On July 6th, Canada released its Clean Fuel Standard (CFS), which will aim to reduce greenhouse gas emissions and accelerate the use of clean technologies and fuels. The standard, which is modelled after California’s Low Carbon Fuel Standard, will aim to force primary energy suppliers, including refineries and fuel importers, to reduce the “carbon intensity” of gasoline and diesel. In order to reduce the carbon impact of fossil fuels and comply with the CFS, energy suppliers can either:
- reduce the amount of emissions in the petroleum production process through increasing energy efficiency or using carbon capture technologies; or
- dilute petroleum products with biofuels such as ethelyne.
A credit system has also been developed under the CFS, allowing companies to buy or sell carbon credits from low-carbon projects that have demonstrated emission reductions. The idea of the national clean fuel credit market is to drive investments in low-carbon clean fuel production and infrastructure. Credits may be generated through projects such as replacing coal or natural gas power plants with renewable electricity sources, employing clean technology such as carbon capture and storage, and producing and distributing biofuels.
The CFS will go into effect on July 1, 2023, when an emissions cap will be introduced on the carbon intensity of fuel, increasing slightly each year to 2030 when it’s anticipated that carbon intensity will be reduced by 15% with over 26 million tonnes of greenhouse gas pollution being cut.
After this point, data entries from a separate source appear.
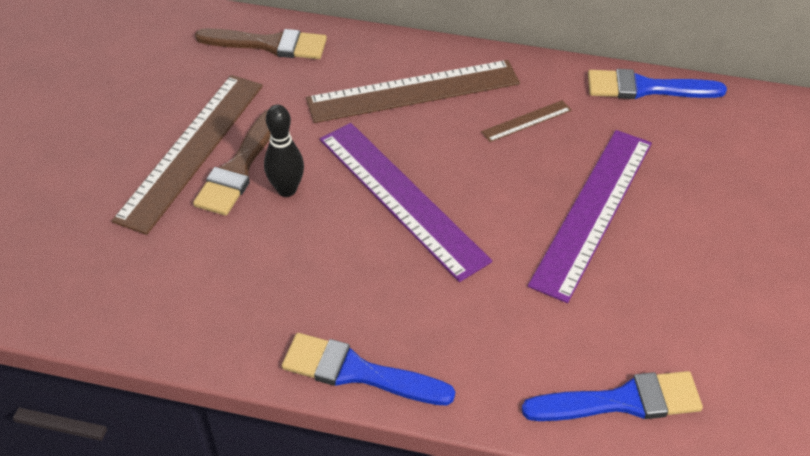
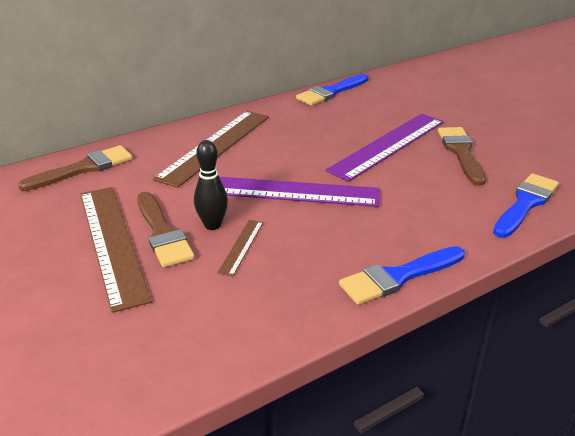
camera: 45 degrees left, 15 degrees down
(526, 121) = (297, 129): brown ruler -> brown ruler (241, 247)
(592, 211) = (387, 145): purple ruler -> purple ruler turned 60 degrees clockwise
(662, 281) = (461, 153): none -> brown brush

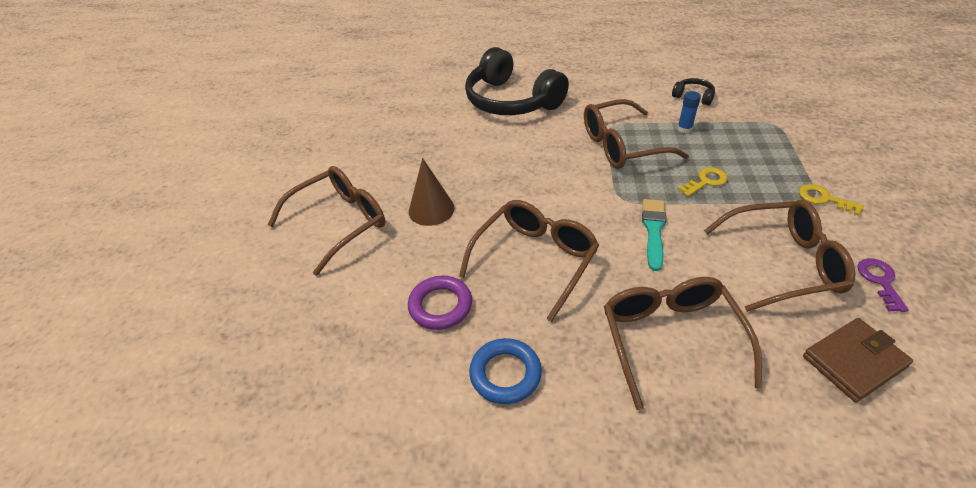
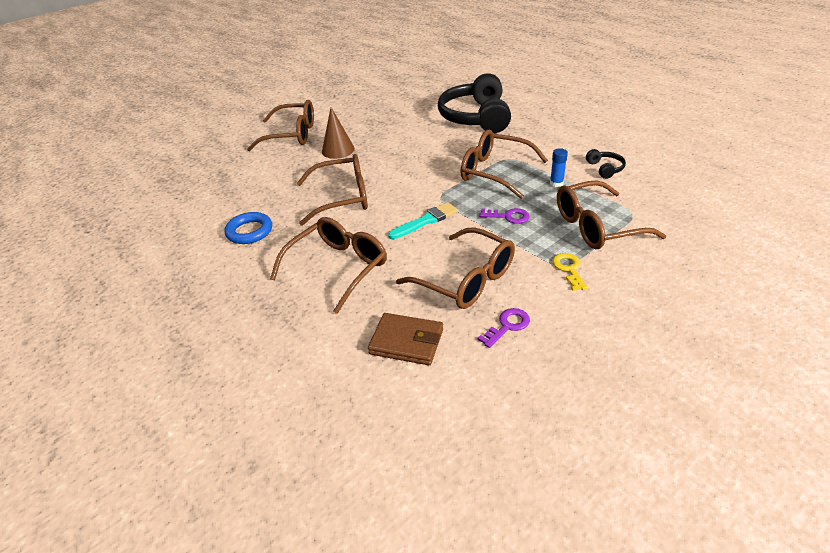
camera: 45 degrees right, 5 degrees down
(440, 306) = (272, 191): purple ring -> none
(706, 181) = (508, 216): yellow key -> purple key
(774, 150) = (596, 226): none -> brown glasses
However, according to the standard’s “impact analysis”, the CFS is expected to increase the cost of production to primary energy suppliers, which in effect, will increase costs of gasoline and diesel by up to 13 cents per litre by 2030. The overall cost of the program is forecasted to be between $22.6 billion and $46.6 billion, or approximately $151 per tonne of emissions reduced.
This added cost will significantly impact households and industrial users, including retail fleet costs. Given businesses and consumers already face significant inflation resulting from high petroleum prices and that low carbon medium- and heavy-duty vehicles remain costly in addition to an inadequate charging/fueling infrastructure network, RCC plans to continue dialogue with ECCC to push for more appropriate rollout timelines.